|Manuel Jorge Marmelo
O que ireis ler a seguir é a narração consternada de uma tragédia. Privai-vos, pois, de risinhos e risotas e tratai de seguir o caso com atenção e tão compungidos como a gravidade dele impõe.
Está feito o aviso, agora precatai-vos.
A mulher estava ainda visivelmente abalada ao fim da tarde, apesar de o acidente ter ocorrido de manhã. Ora o contava ao telemóvel, ora o dizia de viva voz a quem se sentasse ao seu lado no autocarro. Mas era, digamos assim, como se ainda estivesse a ver as coisas a acontecerem diante dos próprios olhos. E não era para menos.
Tudo se pode resumir a uma frase — como ela fez quando disse "ainda hoje vi uma pessoa ser esmagada na cabeça" — ou ser narrado com os pormenores que igualmente compõem um caso assim. A saber: ia ela, a mulher, caminhado ao lado de uma outra, a qual daí a nada estava no chão, morta de todo, "com a cabecinha esmagada" por um camião do lixo que ia esvaziar os contentores da lota. "O homem ainda apitou, mas não a viu lá de cima. Dá logo na televisão e amanhã vem no jornal".

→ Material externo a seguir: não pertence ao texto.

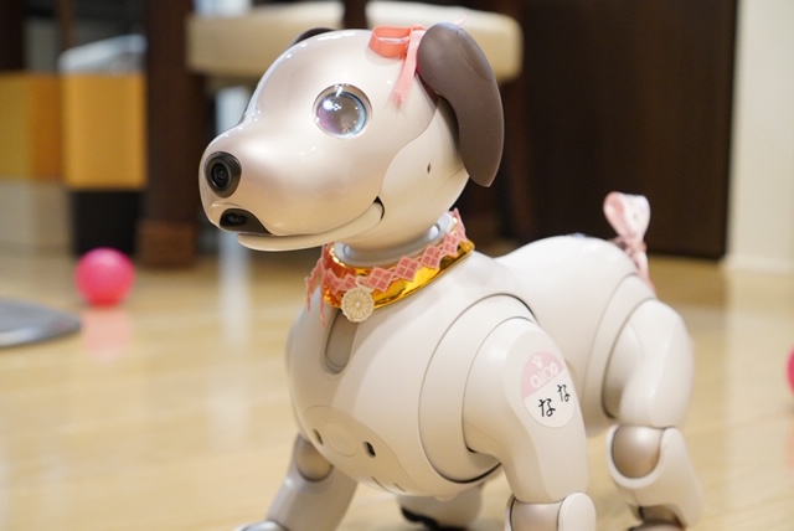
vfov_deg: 25.8
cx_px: 397
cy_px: 266
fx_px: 1159
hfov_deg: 37.8
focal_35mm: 52
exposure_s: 1/60
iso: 4000
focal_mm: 35
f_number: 4
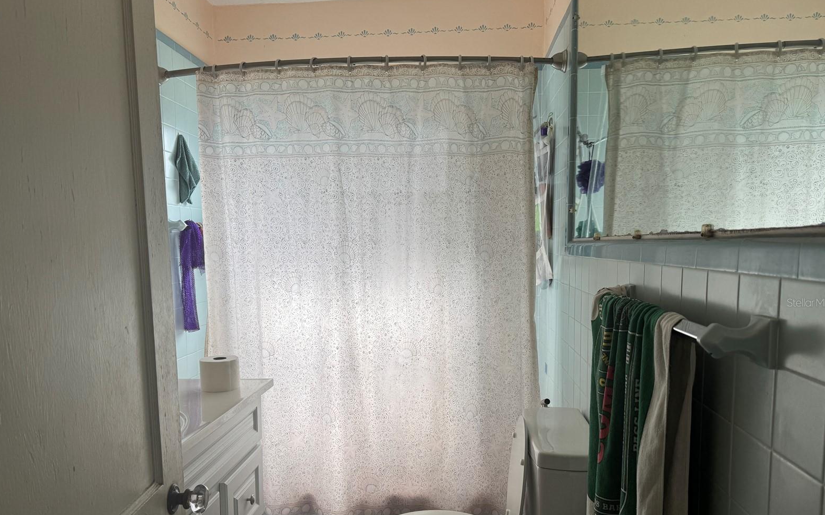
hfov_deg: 70.4
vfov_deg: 47.4
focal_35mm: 26
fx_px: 584
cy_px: 302
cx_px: 415
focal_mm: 6.76
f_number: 1.78
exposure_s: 1/439
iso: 80
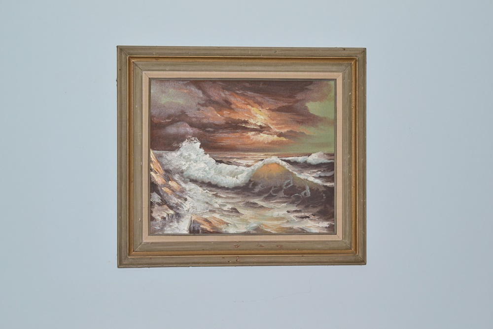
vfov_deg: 22.6
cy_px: 164
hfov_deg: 33.4
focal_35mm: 60
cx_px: 246
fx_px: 822
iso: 180
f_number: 8
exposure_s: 1/60
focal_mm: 40
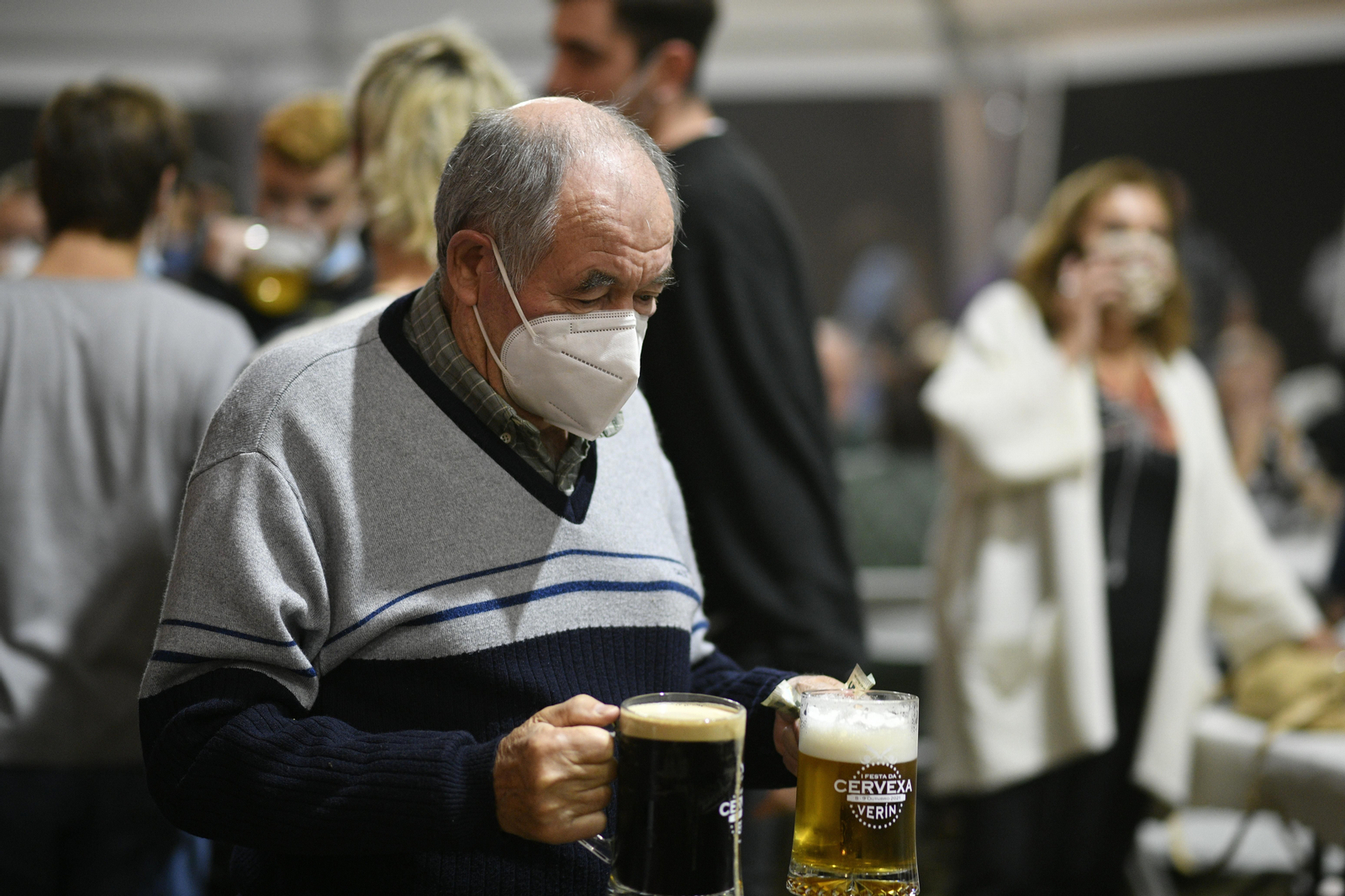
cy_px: 448
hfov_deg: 23.9
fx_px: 3175
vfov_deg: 16.1
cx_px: 672
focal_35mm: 85
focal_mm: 85
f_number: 2.2
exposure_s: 1/125
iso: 1600
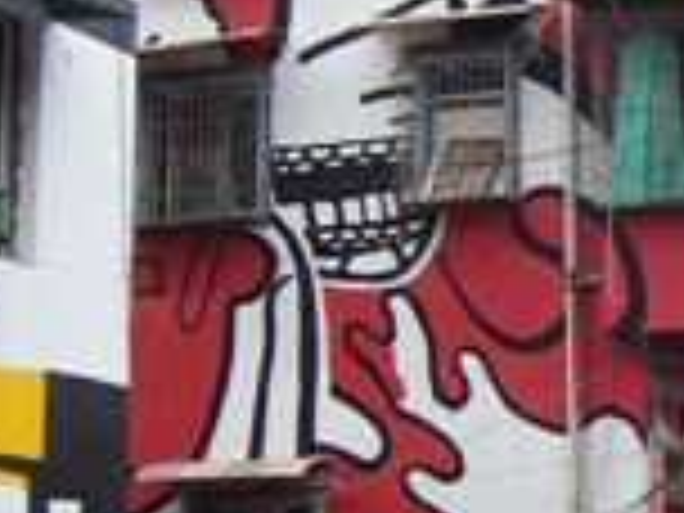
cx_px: 684
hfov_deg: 18.1
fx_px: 2095
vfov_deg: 14.0
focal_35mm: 106
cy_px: 202
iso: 80
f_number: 2.8
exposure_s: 1/500
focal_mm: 6.2
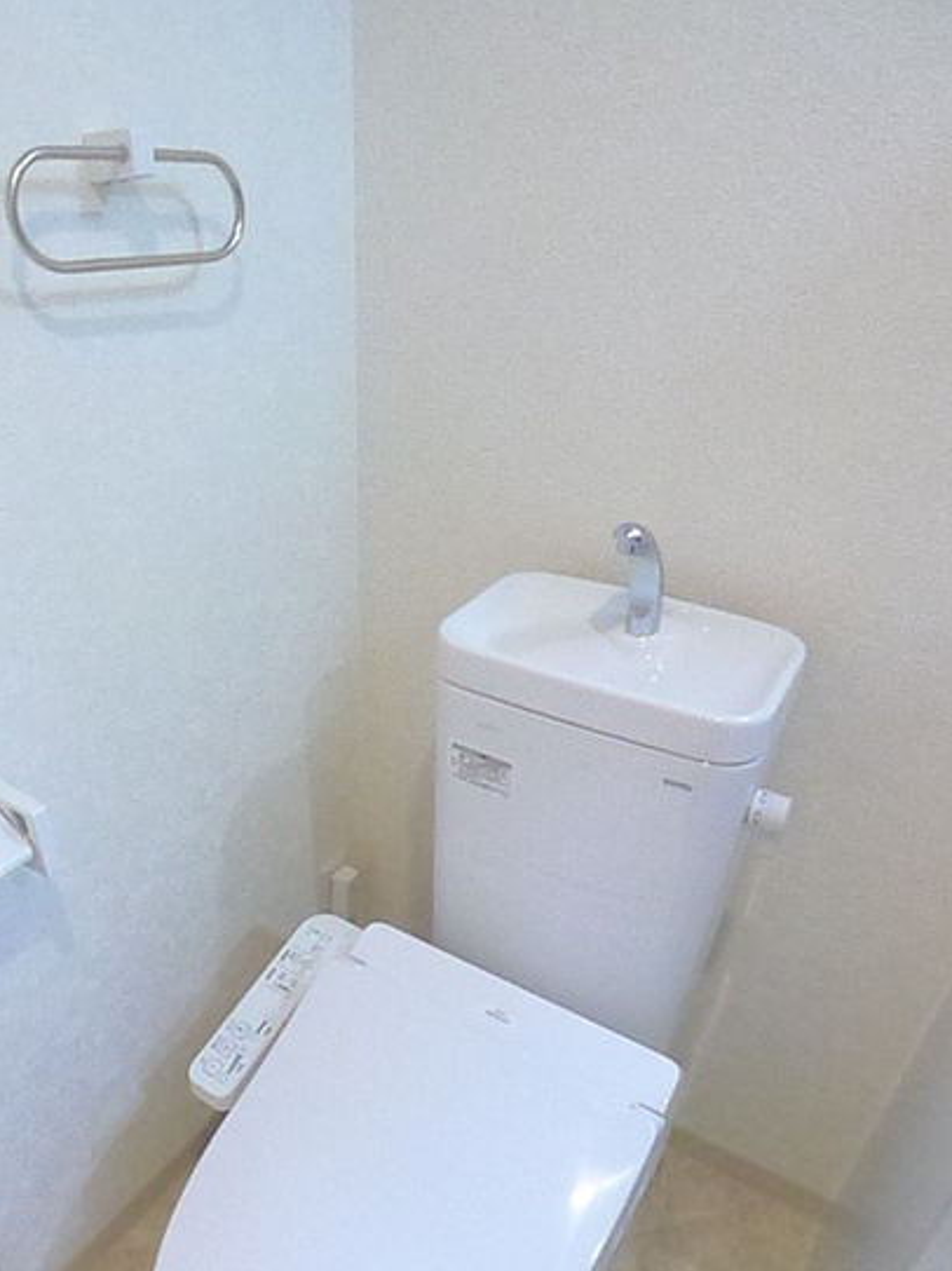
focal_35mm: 31
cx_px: 351
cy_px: 760
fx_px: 1138
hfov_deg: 45.0
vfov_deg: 57.9
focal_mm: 5.1
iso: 4000
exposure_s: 1/320
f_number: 2.8
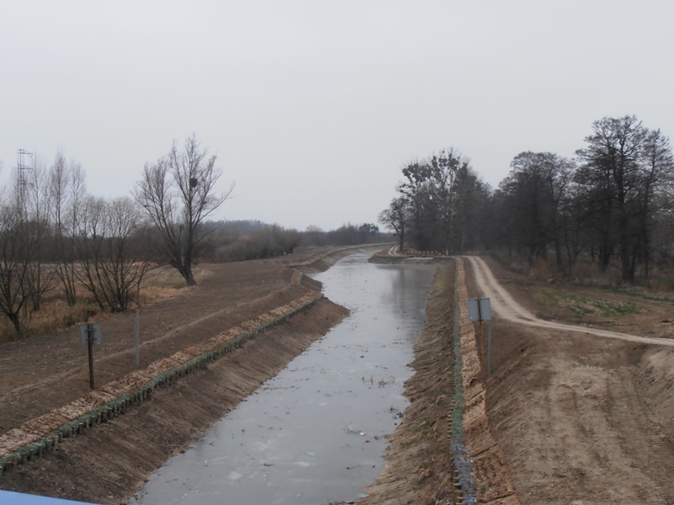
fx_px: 1110
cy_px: 252
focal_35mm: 57
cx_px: 337
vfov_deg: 25.7
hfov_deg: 33.8
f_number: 4.5
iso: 80
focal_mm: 10.04
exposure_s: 1/50
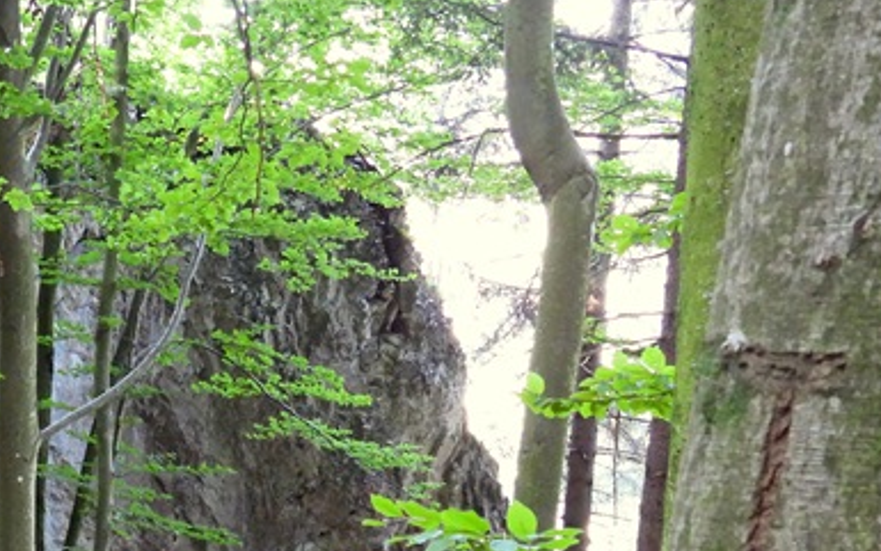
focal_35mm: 66
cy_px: 654
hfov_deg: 29.4
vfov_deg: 18.7
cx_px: 37
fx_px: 1585
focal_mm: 5.4
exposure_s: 1/13
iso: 400
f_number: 3.2
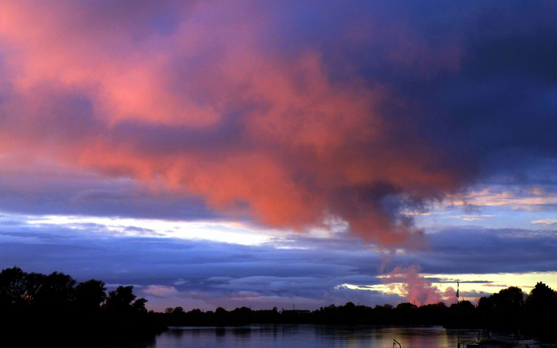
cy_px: 192
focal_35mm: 72
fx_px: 1093
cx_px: 276
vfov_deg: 18.1
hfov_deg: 28.6
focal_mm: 11.9
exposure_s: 1/61.5
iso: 64
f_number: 3.5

A mulher do autocarro, porém, salvou-se da tragédia, e não podia ser de outro modo — ou não a teríamos ali a contar o caso tal como ele sucedeu. A avaliar pelo que a ouvi dizer, iam as duas a par, ela e a falecida, mas quis o destino que uma parasse para acender um cigarro e a outra não e, imediatamente, que a fumadora se salvasse e que a saudável, supondo que o era, viesse a ser tão brutalmente colhida pela morte travestida de camião do lixo.
É, afinal, como eu sempre digo: não andará longe o dia em que se farão as contas a todas as almas que se salvaram graças ao nocivo tabaco e, nesse dia, os fumadores contentar-se-ão por tê-lo sido. Tal como aquela aventurada mulher, este vosso criado pára muitas vezes na rua para acender o seu fuminho e, até à data, encontra-se perfeitamente bem de saúde.